(Collected data)
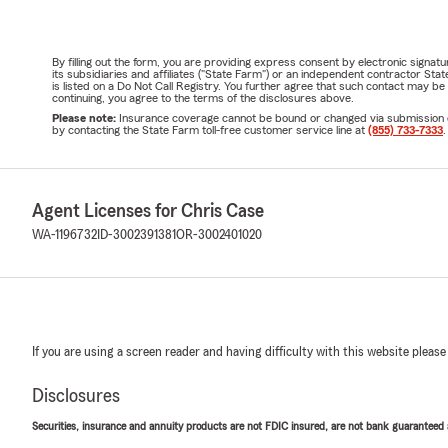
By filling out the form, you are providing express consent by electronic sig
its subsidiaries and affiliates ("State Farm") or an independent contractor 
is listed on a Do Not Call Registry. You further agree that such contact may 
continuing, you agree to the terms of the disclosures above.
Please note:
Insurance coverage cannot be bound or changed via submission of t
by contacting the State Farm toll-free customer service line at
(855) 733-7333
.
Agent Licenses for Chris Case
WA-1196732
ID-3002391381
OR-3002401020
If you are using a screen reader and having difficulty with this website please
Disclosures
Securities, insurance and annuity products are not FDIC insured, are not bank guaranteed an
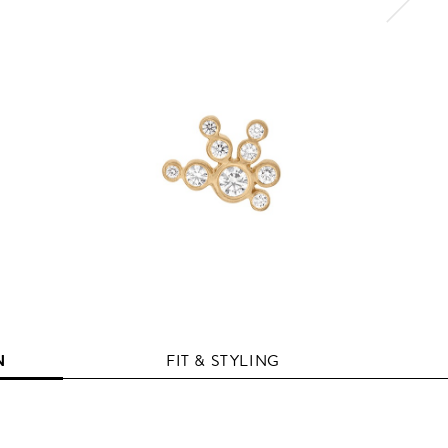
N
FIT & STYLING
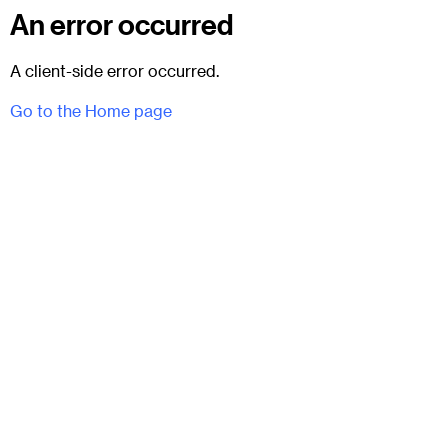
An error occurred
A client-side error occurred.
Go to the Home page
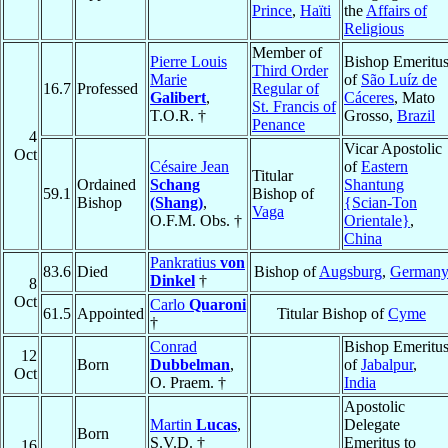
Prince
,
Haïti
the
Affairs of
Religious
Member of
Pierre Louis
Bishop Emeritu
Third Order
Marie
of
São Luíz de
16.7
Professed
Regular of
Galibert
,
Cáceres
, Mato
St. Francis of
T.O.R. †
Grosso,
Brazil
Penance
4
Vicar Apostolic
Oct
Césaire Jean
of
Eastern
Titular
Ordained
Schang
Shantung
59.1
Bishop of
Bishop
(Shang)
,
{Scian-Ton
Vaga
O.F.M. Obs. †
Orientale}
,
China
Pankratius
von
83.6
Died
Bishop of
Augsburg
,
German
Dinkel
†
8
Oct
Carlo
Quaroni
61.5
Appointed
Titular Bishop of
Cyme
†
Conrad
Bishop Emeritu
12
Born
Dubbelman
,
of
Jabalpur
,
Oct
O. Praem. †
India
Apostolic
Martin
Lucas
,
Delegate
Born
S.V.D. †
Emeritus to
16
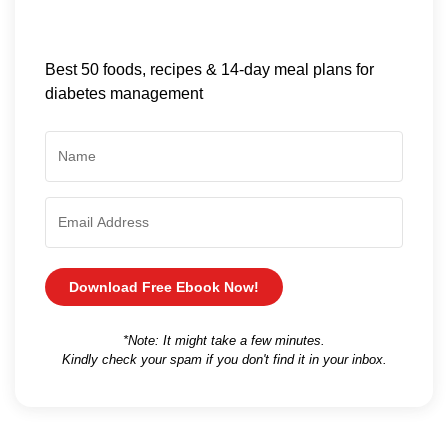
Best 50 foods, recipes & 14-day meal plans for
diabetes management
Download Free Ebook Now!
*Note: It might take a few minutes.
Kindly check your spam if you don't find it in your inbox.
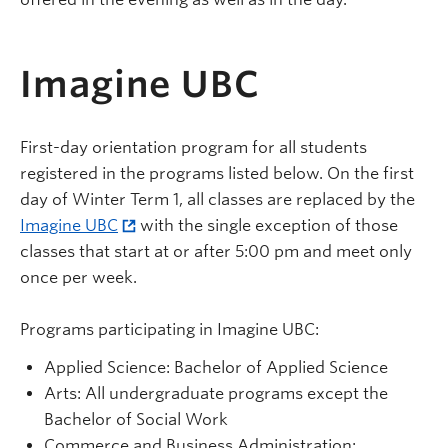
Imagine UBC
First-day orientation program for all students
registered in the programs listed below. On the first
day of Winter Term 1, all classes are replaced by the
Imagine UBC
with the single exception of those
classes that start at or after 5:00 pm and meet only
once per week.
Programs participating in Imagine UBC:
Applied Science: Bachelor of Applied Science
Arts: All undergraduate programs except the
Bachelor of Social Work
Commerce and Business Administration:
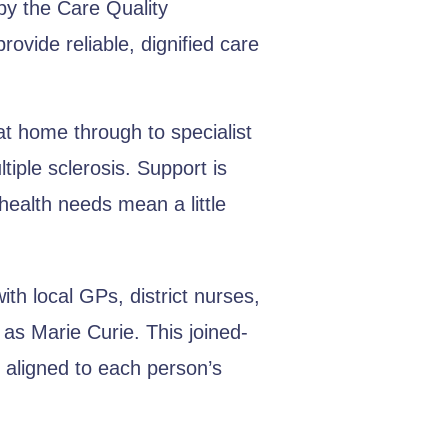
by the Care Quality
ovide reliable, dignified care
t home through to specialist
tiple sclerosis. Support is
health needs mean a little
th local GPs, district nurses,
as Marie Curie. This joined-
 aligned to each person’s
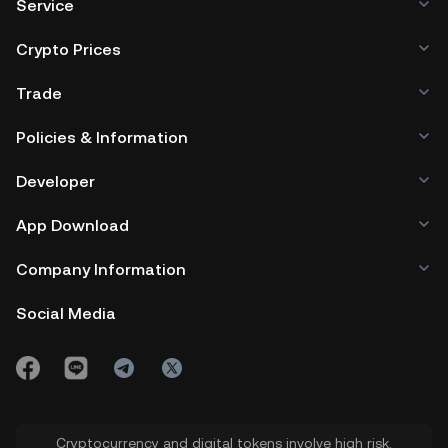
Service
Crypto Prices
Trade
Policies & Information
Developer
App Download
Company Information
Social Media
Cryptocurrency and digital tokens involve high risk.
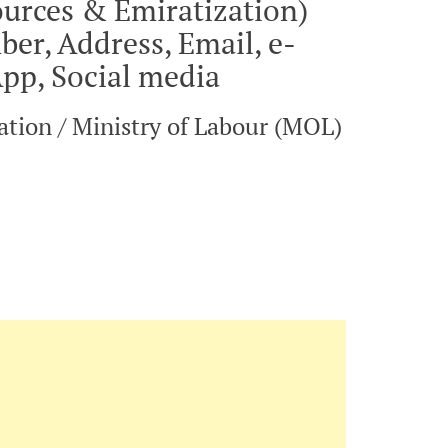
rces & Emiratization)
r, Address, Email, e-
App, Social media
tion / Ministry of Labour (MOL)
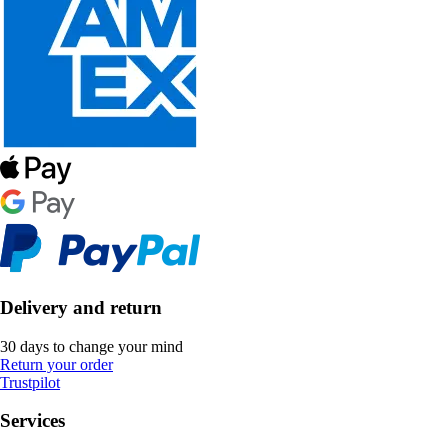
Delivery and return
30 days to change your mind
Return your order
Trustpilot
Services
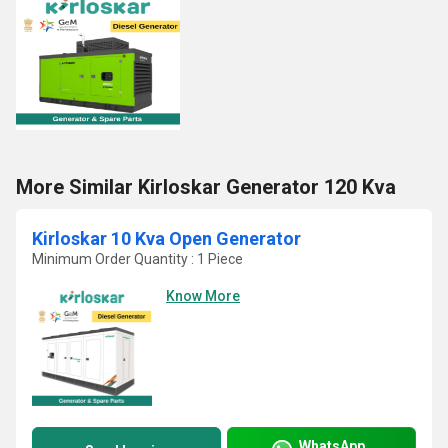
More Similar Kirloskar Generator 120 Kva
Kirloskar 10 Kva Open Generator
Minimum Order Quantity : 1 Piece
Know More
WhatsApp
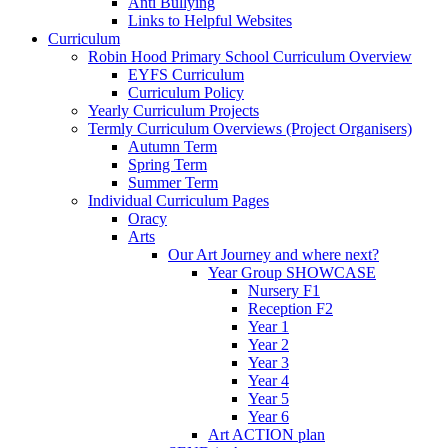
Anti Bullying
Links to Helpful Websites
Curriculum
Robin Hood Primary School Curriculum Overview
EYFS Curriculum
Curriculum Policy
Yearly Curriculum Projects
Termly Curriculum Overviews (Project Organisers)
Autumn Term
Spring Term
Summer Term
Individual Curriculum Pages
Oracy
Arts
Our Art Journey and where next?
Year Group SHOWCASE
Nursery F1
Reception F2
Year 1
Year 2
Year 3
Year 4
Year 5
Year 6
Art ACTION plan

[WHAT YOU NEED TO DO]
All that is wanted is each line, word for word, from the first line of the data to the one holding "is listed on", with the pictures left out.

[SOLUTION FOR THIS PROBLEM]
By filling out the form, you are providing express consent by electronic sig
its subsidiaries and affiliates ("State Farm") or an independent contractor 
is listed on a Do Not Call Registry. You further agree that such contact may 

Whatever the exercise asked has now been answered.